Kaylin nodded, her expression shifting. The familiar kept one wing across both of her eyes. She shook her head. “Go to Bellusdeo,” she told the translucent, winged creature. “Now.”
“I don’t need his protection—”
“No, I do. If anything happens to me, I’ll recover. Unless I’m dead. If anything happens to you, I’ll only wish I was dead. Probably forever.” She grimaced.
Severn said, “Magic?”
She nodded. Her skin was beginning to tingle. Tingling was not painful, but in general, it didn’t stop there. Kaylin’s allergy to magic—if allergy was the wrong word, it was the one she used anyway—made certain types of magic actively painful. It was why she hated doorwards and other modern security features. Invisibility—and there were whole libraries about how it worked, all jealously guarded by mages—was not a small magic. It wasn’t considered nearly as insignificant as a doorward.
The small dragon resolutely remained on her shoulder. “He’s not ditching the invisibility,” she said, glaring at her familiar. If he wouldn’t leave her shoulder, she’d have to move. The familiar was the only certain protection that either of them had against a large influx of magic, but his protection didn’t work at a distance.
The familiar squawked. It was a surprisingly quiet sound, given that he was sitting so close to her unprotected ear.
“Severn.”
He shook his head without looking back. He carried both blades; the chain was slack between them, traveling around his back. He shifted position. The links of chain made no sound as he did so.
* * *
The possible assailant did not pause to summon guards of any kind. Kaylin heard exactly zero footsteps; if he was moving—and the growing ache of her skin heavily implied that he was—he was moving silently. As silently as Severn would were their situations reversed.

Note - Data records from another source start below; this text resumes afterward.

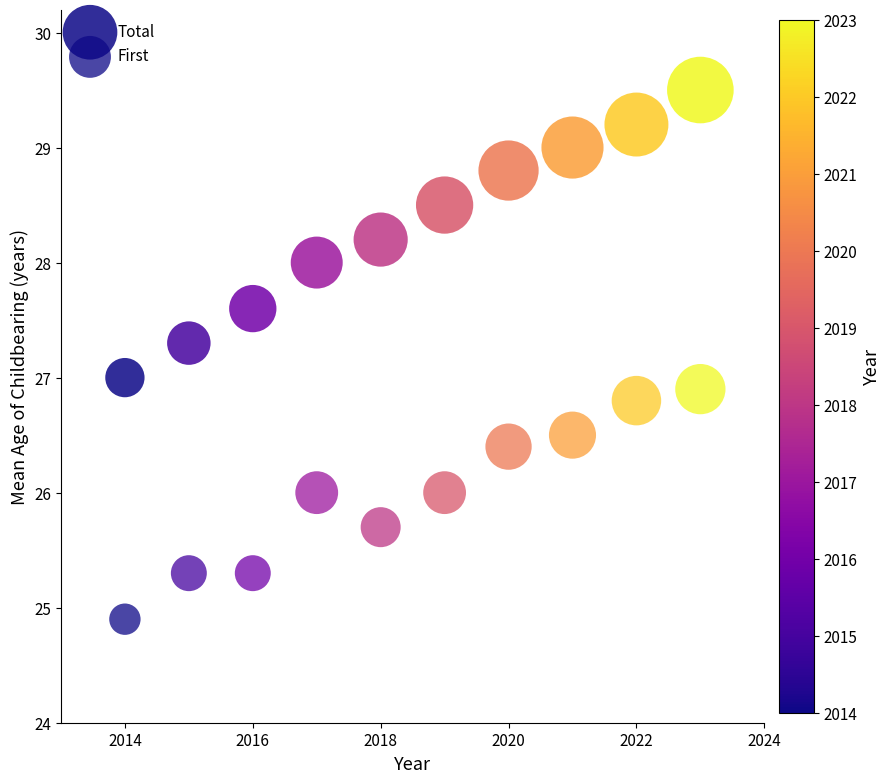

How many points are shown in the scatter plot?

20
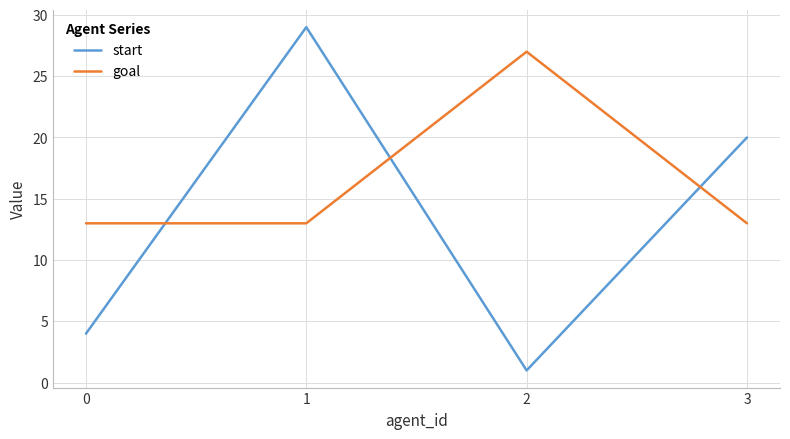

True or false: goal and start intersect in this chart.

True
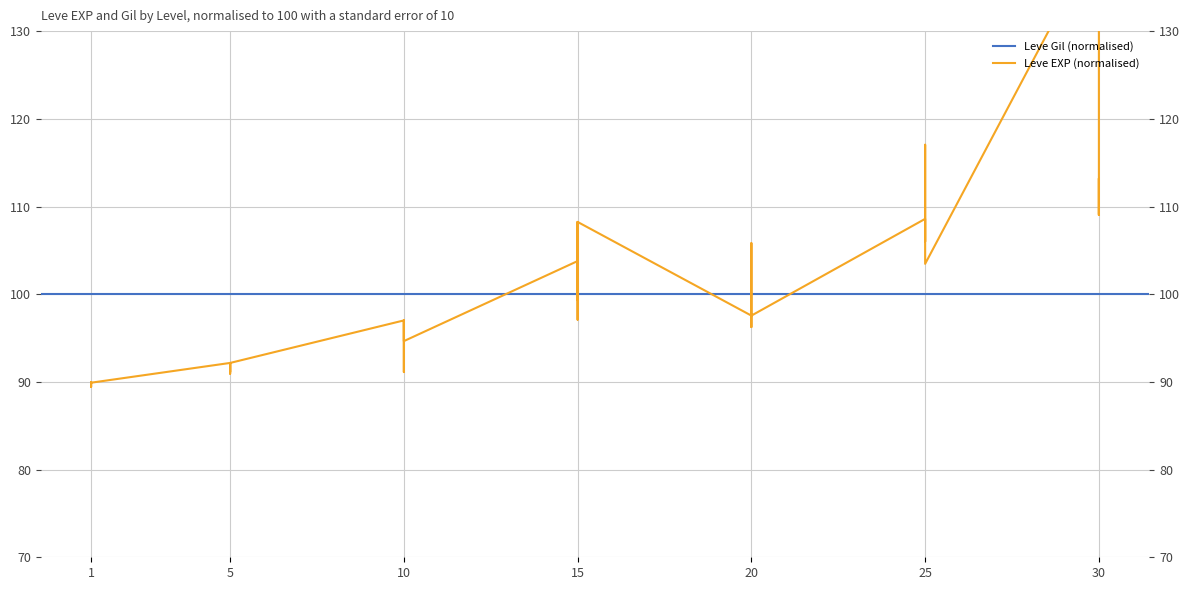

What is the value of the 15th point from the left?

97.0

Bellusdeo muttered something Kaylin didn’t catch. That should have been a clue. The Dragon did not mutter. But she felt the sharp sting of new magic in the silence that followed.
“I never enjoyed magical studies,” Bellusdeo said. She didn’t bother to lower her voice; she might have raised it a notch. She walked past Kaylin, but remained—barely—in the periphery of the familiar’s possible protection.
The ostensibly invisible Barrani who had the ability to fall well, if not fly, rounded the corner. He came to a stop, framed by the corners of the two buildings that formed the alley’s walls. His hair was a long drape of black that framed his face and fell out of sight down his back. His eyes were, as Kaylin expected they would be, blue.
Kaylin moved to stand beside the gold Dragon, rather than behind her.
Severn, who was closer to the alley’s mouth than either of them, did not move at all.
“So,” the Barrani said, “it is true. There is a Dragon among the Hawks.”
* * *
Kaylin knew the moment the Barrani chose to drop his invisibility; the familiar lowered his wing. But the motion caught the Barrani’s eyes, and they rounded. When his glance returned to Bellusdeo, they instantly narrowed again. “He is yours?” he demanded, of the Dragon.
The familiar squawked.
The man blinked. Barrani were famous for their composure under duress, and he seemed to recall this as he once again focused on Bellusdeo. “Magic was used to great effect in the wars against your kind.”